Locate each line with the string "values" in the listing below and copy it.

----- Data -----

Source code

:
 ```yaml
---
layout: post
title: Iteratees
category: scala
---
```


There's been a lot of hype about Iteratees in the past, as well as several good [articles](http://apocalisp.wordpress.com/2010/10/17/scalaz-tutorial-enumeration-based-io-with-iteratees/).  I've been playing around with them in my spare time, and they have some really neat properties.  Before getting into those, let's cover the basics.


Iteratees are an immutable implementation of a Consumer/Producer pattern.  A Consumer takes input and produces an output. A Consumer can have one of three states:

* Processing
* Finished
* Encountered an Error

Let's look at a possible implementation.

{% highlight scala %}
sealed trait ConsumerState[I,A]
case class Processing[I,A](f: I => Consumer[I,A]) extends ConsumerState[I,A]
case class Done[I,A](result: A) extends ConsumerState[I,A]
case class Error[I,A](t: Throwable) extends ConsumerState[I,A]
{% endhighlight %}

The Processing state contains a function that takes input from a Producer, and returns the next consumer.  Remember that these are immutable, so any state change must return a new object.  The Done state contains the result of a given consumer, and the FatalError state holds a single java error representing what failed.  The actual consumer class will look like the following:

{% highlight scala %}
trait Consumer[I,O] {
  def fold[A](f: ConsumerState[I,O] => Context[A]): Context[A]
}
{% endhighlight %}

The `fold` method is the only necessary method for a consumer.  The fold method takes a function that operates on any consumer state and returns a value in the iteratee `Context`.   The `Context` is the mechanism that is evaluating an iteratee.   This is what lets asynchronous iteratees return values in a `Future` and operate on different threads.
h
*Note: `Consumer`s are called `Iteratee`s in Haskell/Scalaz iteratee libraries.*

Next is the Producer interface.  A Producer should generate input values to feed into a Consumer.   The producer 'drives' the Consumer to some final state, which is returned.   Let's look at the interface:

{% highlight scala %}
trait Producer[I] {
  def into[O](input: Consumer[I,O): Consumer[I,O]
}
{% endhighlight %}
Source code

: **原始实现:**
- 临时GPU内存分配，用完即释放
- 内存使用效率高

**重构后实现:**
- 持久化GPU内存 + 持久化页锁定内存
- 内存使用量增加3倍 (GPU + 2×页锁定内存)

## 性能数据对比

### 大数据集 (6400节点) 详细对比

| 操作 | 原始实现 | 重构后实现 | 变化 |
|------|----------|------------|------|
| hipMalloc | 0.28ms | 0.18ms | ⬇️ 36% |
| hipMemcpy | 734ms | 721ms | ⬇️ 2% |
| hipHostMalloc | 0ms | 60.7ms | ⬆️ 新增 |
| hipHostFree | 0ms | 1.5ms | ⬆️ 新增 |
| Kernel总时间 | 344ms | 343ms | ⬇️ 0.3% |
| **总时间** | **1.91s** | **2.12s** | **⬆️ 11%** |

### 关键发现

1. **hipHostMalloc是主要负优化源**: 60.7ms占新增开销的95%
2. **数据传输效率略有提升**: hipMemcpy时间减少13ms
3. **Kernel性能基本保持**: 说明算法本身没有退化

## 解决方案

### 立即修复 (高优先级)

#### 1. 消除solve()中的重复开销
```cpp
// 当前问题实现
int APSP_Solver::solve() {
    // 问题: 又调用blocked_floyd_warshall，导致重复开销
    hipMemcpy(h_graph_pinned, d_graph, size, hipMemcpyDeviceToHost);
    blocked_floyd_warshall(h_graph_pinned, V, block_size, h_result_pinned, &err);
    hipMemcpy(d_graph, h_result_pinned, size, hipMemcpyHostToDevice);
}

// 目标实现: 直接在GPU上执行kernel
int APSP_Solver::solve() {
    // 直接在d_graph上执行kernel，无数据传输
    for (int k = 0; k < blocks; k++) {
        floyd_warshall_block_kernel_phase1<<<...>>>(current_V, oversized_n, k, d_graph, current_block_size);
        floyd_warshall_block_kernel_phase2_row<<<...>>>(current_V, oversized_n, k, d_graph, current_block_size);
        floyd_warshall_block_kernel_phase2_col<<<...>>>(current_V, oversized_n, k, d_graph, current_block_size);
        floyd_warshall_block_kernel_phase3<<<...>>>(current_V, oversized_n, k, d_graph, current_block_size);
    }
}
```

-----

Output for this task:
The `fold` method is the only necessary method for a consumer.  The fold method takes a function that operates on any consumer state and returns a value in the iteratee `Context`.   The `Context` is the mechanism that is evaluating an iteratee.   This is what lets asynchronous iteratees return values in a `Future` and operate on different threads.
Next is the Producer interface.  A Producer should generate input values to feed into a Consumer.   The producer 'drives' the Consumer to some final state, which is returned.   Let's look at the interface:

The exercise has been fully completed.